# PAGE EXTRACT:

§

I can’t do those fake 3D drawings. You know, the ones where you focus on a red dot or some such thing, and all of a sudden out pops a scene that you didn’t see before. I have friends who can see it in a few seconds, but I just can’t seem to get the hang of it. I’m looking, but I can’t see it.
The same thing happens to some of us when we look at life. We’re looking, but all we see is the obvious: bills, work, relationships, the news, the games, the pain, love, death. The stuff included in the phrase “that’s just life, man.”
But what if that ISN’T just life? What if there was another reality, right alongside the stuff we already see, that we can get a glimpse of if we just adjust our way of looking? Even better — what if looking at a different place, and seeing a different thing, can actually change our life here and now, can actually change the way we look at all this life stuff?
In two of today’s lections, we see this very thing taking place. Let’s take a look. (See what I did there?)
First, in Genesis 15, we see Abram and God having a discussion. (Yeah, I know — we could spend the next week or so talking about talking with God like that. For now, let’s just go with it.) Abram is reminding God of God’s promise of offspring for Abram. In fact, Abram is sort of throwing it up in God’s face: “Look here, God, you can talk about being my shield all you want; what I want to know about is that son you promised.” After a little back and forth, God tells Abram to look at the stars, then says “So shall your descendants be.” There follows one of the key verses in Genesis:
And he believed the LORD; and the LORD reckoned it to him as righteousness.

§

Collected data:
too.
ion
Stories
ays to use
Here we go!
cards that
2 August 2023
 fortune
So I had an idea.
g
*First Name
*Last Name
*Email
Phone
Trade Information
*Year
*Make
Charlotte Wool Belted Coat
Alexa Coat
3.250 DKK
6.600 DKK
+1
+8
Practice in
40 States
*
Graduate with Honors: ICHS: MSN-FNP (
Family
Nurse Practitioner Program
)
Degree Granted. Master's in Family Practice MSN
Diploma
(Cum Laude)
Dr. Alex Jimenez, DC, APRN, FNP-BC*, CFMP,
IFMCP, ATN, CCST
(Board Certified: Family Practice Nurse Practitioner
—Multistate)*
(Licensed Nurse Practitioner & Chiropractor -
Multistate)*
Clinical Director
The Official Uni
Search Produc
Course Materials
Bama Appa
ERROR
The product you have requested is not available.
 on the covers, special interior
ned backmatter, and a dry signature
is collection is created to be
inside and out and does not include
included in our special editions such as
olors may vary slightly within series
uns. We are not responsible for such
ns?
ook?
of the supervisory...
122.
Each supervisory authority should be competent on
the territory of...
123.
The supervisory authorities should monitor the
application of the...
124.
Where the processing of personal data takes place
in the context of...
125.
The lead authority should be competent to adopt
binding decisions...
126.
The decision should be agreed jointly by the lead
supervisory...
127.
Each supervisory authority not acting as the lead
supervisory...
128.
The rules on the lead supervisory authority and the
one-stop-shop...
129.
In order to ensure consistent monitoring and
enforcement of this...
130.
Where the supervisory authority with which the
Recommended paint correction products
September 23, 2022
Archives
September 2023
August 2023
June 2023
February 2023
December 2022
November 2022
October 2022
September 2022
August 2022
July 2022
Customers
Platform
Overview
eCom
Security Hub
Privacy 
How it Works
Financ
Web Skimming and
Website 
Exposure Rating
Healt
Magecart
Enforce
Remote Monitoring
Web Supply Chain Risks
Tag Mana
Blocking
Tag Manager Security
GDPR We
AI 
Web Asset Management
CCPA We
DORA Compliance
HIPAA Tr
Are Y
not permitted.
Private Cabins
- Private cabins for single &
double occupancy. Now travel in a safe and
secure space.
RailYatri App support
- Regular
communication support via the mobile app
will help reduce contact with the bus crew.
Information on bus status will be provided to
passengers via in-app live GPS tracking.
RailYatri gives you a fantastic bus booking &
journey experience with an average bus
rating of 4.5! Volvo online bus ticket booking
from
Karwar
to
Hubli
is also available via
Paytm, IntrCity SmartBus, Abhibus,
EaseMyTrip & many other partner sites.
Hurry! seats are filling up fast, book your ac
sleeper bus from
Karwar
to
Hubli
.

§

# TASKS AND EXERCISES:
• A. Change "reality" to "world" in the reflection on seeing, from "But what if" up to and including "I did there?)", and give that stretch again.
• B. Continue the reflection on seeing from where it stops.

# YOUR WRITTEN ANSWERS:
• A.
But what if that ISN’T just life? What if there was another world, right alongside the stuff we already see, that we can get a glimpse of if we just adjust our way of looking? Even better — what if looking at a different place, and seeing a different thing, can actually change our life here and now, can actually change the way we look at all this life stuff?
In two of today’s lections, we see this very thing taking place. Let’s take a look. (See what I did there?)

• B.
You get that? Abram understood all too clearly that he was getting old. (Trust me, when it’s happening to you, you can try to ignore it, but eventually you get it.) Abram wasn’t stupid; he knew that no matter how he looked at his current situation, diapers weren’t in the cards. And yet, Abram was able to look with faith-filled eyes and see a different reality — a reality out in the future, to be sure, but a reality that Abram could sense just as well as he could sense the aches in his joints. He knew where to look, and when he looked, he saw.
In Phillipians 3, Paul starts talking about people who are “enemies of the cross.” As Paul is wont to do, he paints a pretty bleak picture of these people: “Their end is destruction; their god is the belly; and their glory is in their shame; their minds are set on earthly things.” But then he gives a contrast with one of my favorite verses, and favorite concepts, in all the Bible:
But our citizenship is in heaven.
Think about that phrase. There is so much rich, rich imagery in that idea: Where is your home country? Where are you headed? What is your destination? And a little more: While you are visiting here, as a representative of that foreign land, how do you act? What do you think about the things of this world, if ultimately you are going to wind up somewhere else?
One of my favorite songs is “The Pilgrim” by Nancy Henigbaum, recorded by Cynthia Clawson. Here’s the first verse:
I am a pilgrim, but not a rambler;
There is a pathway meant just for me.
I only fumble when I won’t follow:
I only stumble when I won’t see.
We are pilgrims in this world. Our citizenship is in another land. Even as we deal with the stuff of this life — and we are absolutely called to deal with it, and not run from it — we have to figure out how to keep our eyes on that Distant Land. We have to learn to look at the day-to-day of this life, and see God in it. And, we have to look to that peak in the distance, and use it as a guidepost for today.
Where are you looking? What do you see?